## TRECHO DE ORIGEM
O BNDES e o BID anunciaram a criação de um fundo para financiamento de projetos de infraestrutura no Brasil, com capital de US$ 1,5 bilhão (30% do BNDES e 10% do BID). O restante será captado com o setor privado, sobretudo investidores institucionais. Os recursos do fundo serão destinados ao financiamento de projetos de transporte, energia, água e saneamento, além de infraestrutura social, como obras nas áreas de saúde e educação.
Falta capital?
“Se há confiança na economia, na política e na regulação, dinheiro não é o problema. Existe dinheiro. Ele está dentro do país financiando a dívida pública. O problema é a insegurança em aplicar nos projetos de infraestrutura”, destaca Nigri. O posicionamento é um consenso do mercado. “Do ponto de vista de recursos, não há dúvidas de que existem recursos suficientes, desde que haja condições básicas para investir”, concorda Rocca. Em abril deste ano, a Dívida Pública Mobiliária Interna (DPMFi), em circulação no mercado nacional, somava R$ 3,524 trilhões.
As condições básicas envolvem a elaboração de projetos de boa qualidade, com boa perspectiva de geração de fluxo de caixa e marcos regulatórios estáveis. Os governos precisam melhorar a qualidade técnica e o detalhamento das licenças ambientais, projeções de demanda, projeções de custos de construção (Capex), projeção de custos operacionais (Opex) e planejamento executivo, antes de publicar os projetos para consulta pública e licitação. Isso só é possível com a execução antecipada do projeto básico detalhado do empreendimento. “São dois desafios. O primeiro está relacionado à elaboração de bons projetos e o segundo à necessidade de respeito aos contratos, com agências reguladoras independentes e qualificadas. Os investidores devem correr os riscos normais de um projeto e não de natureza regulatória”, complementa Rocca.
Os projetos são caracterizados pelos fluxos de caixa e perfil de risco, que abrange elementos que podem afetar a previsibilidade dos fluxos de caixa, influenciando a decisão dos investidores. A Lei de Concessões (Lei 8.987/96) afirma que “todos os riscos da concessão deverão ser transferidos para o concessionário privado”. Entretanto, existem riscos que o investidor privado não consegue gerenciar ou controlar. Transferir riscos não-gerenciáveis ao privado implicará na necessidade de maior retorno sobre o investimento, ou inviabilizará o projeto por falta de investidores e financiadores para o mesmo.

## ITENS APRESENTADOS
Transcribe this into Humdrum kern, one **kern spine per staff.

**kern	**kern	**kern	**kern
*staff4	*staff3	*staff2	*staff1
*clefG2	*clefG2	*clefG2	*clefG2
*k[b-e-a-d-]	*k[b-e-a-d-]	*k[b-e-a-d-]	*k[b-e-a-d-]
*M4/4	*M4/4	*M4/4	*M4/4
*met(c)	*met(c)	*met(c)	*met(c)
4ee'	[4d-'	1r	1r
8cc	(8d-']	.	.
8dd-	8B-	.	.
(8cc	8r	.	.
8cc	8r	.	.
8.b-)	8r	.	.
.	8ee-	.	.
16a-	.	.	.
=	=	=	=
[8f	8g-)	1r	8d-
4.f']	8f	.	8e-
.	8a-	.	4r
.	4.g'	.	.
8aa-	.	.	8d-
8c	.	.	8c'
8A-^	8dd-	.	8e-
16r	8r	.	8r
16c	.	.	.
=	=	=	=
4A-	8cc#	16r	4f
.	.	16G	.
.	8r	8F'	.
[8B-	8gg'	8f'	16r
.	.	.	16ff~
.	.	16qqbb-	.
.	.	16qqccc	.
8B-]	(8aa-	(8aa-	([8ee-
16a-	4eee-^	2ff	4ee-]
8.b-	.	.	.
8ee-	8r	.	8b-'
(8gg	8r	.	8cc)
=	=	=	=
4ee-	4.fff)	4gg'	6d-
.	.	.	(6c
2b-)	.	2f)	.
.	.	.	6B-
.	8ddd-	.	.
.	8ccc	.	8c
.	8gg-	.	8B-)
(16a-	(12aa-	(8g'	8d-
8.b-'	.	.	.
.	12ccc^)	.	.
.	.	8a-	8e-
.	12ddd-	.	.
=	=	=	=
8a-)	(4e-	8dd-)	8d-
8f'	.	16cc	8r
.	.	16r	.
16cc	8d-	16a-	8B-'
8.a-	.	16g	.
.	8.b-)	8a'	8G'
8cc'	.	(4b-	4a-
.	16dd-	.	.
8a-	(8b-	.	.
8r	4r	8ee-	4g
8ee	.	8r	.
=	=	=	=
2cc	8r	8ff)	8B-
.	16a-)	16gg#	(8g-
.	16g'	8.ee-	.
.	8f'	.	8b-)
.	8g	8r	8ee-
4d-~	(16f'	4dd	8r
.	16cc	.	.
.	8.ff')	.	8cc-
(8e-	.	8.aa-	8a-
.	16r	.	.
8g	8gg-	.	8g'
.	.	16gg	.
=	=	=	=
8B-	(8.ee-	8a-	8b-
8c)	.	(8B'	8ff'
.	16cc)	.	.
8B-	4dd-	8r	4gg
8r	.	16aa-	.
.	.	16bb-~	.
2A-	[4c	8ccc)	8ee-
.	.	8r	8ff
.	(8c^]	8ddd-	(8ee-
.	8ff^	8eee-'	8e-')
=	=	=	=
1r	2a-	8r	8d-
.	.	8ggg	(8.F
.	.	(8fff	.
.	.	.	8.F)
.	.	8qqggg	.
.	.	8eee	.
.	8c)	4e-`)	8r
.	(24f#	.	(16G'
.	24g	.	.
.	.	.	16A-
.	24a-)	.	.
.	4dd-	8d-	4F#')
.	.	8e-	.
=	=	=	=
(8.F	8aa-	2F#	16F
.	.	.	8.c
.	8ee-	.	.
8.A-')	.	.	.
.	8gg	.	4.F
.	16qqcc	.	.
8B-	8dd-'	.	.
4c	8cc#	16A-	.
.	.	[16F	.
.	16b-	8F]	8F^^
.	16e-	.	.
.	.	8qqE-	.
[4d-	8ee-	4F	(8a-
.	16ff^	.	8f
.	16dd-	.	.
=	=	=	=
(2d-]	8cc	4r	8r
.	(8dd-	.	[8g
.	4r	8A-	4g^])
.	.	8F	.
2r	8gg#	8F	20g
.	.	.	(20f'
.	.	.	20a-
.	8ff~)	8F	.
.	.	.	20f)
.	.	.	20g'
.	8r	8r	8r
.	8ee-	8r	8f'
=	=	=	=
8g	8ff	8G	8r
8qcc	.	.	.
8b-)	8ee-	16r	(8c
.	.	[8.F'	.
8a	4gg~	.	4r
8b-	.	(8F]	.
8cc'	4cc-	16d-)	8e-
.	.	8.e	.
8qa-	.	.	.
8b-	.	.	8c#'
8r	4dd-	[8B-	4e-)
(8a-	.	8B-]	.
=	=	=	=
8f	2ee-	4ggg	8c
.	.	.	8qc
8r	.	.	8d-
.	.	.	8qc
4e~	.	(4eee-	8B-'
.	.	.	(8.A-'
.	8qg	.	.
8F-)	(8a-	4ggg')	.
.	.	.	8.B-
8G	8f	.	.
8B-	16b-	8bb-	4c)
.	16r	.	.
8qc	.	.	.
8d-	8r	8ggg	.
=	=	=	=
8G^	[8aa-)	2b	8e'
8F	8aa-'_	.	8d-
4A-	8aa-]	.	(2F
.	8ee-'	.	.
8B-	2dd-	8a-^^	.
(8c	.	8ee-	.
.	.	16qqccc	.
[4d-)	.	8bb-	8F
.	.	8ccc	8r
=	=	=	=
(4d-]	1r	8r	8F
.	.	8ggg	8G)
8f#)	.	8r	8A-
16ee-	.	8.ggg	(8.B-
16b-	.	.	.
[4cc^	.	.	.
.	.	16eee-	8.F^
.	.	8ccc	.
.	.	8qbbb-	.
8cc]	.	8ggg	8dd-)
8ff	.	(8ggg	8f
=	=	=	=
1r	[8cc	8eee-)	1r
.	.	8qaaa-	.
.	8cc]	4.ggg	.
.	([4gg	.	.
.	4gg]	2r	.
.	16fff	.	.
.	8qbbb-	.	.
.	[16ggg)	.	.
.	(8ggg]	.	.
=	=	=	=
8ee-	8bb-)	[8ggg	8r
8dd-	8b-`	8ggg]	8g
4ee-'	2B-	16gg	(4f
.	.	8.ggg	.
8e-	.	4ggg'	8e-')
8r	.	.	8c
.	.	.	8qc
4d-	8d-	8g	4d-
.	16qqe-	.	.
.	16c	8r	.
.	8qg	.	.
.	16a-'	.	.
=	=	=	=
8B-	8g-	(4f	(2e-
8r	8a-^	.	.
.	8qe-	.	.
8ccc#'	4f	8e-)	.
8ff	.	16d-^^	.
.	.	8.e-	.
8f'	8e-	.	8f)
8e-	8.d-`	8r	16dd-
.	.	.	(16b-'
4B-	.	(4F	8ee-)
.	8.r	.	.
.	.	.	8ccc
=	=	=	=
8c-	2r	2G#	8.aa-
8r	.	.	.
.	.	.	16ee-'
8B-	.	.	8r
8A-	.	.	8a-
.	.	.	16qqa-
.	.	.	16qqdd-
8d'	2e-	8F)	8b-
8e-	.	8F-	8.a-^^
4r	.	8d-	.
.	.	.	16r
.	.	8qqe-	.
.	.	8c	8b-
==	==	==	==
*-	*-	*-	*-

## TAREFA A REALIZAR
Escreva a continuação do trecho sobre o financiamento de infraestrutura no Brasil, começando logo após a última frase apresentada. Os itens não são necessários para o que se pede.

## RESULTADO DA TAREFA
“Há um trabalho ainda incompleto no âmbito das PPPs e concessões para melhorar as opções de financiamento e o custo de capital dos projetos. O trabalho não depende da criação de novas leis: é necessário que o setor público tenha processos decisórios de maior qualidade antes, durante e depois das concorrências públicas de PPPs e concessões”, explica Bruno Pereira, sócio da Radar PPP. Para ele, é fundamental que haja comunicação social de maior qualidade, para o cidadão compreender minimamente a importância de certa PPP ou concessão; é fundamental que o setor público seja de fato um bom promotor do projeto, interessado em ampliar o nível de competição das concorrências. “É necessário que o setor público não apenas pareça ser, mas que efetivamente seja coerente e coeso durante todo o ciclo de vida do projeto, da priorização, passando pela licitação e a gestão do contrato de concessão ou PPP”, complementa.
O problema é que os projetos atuais apresentados apresentam riscos além do próprio negócio, pois falta um ambiente legal e regulatório mais claro e estável e que seja propício para o investimento e a provisão de serviço eficiente e com qualidade. “Essas mudanças são fundamentais para mitigação de risco e condição necessária para reverter o atual déficit de infraestrutura. Nesse contexto, três pontos se destacam: o licenciamento socioambiental, o papel das agências reguladoras e a responsabilização civil dos servidores públicos”, explica o estudo da Oliver Wyman.
Segundo Nigri com a inflação sob controle e os juros em queda, será necessário que os investidores institucionais aumentem a diversificação de seu portfólio. Mas, para que eles corram o risco de financiar projetos de infraestrutura, é preciso que o governo cumpra seu papel em prover segurança no cumprimento das regras. “É preciso que eles enxerguem que o capital será remunerado e devolvido”, diz.
O prazo de investimento em debêntures de infraestrutura é longo, o que leva às maiores exigências de regulação. Faz parte deste arcabouço regulatório estabilidade de regras e respeito aos contratos, transparência e ações executivas céleres por parte do Estado. “São aplicações do tipo comprar e segurar, o que gera a necessidade de maior estabilidade. As demandas de infraestrutura tendem a crescer”, afirma Schneider.
Regulação
As reformas dos anos 90, incluindo a criação de agências reguladoras e privatizações, foram um passo fundamental para estimular o investimento em infraestrutura. As agências atuam na definição de estruturas legais e na garantia do cumprimento dos requisitos contratuais e de serviço. No entanto, ainda é preciso que seja garantida sua independência para que a atuação seja mais técnica do que política. “Alguns elementos que interferem na governança e na independência dessas entidades poderiam ser modificados para aumentar a eficácia da sua atuação”, destaca a consultoria Oliver Wyman.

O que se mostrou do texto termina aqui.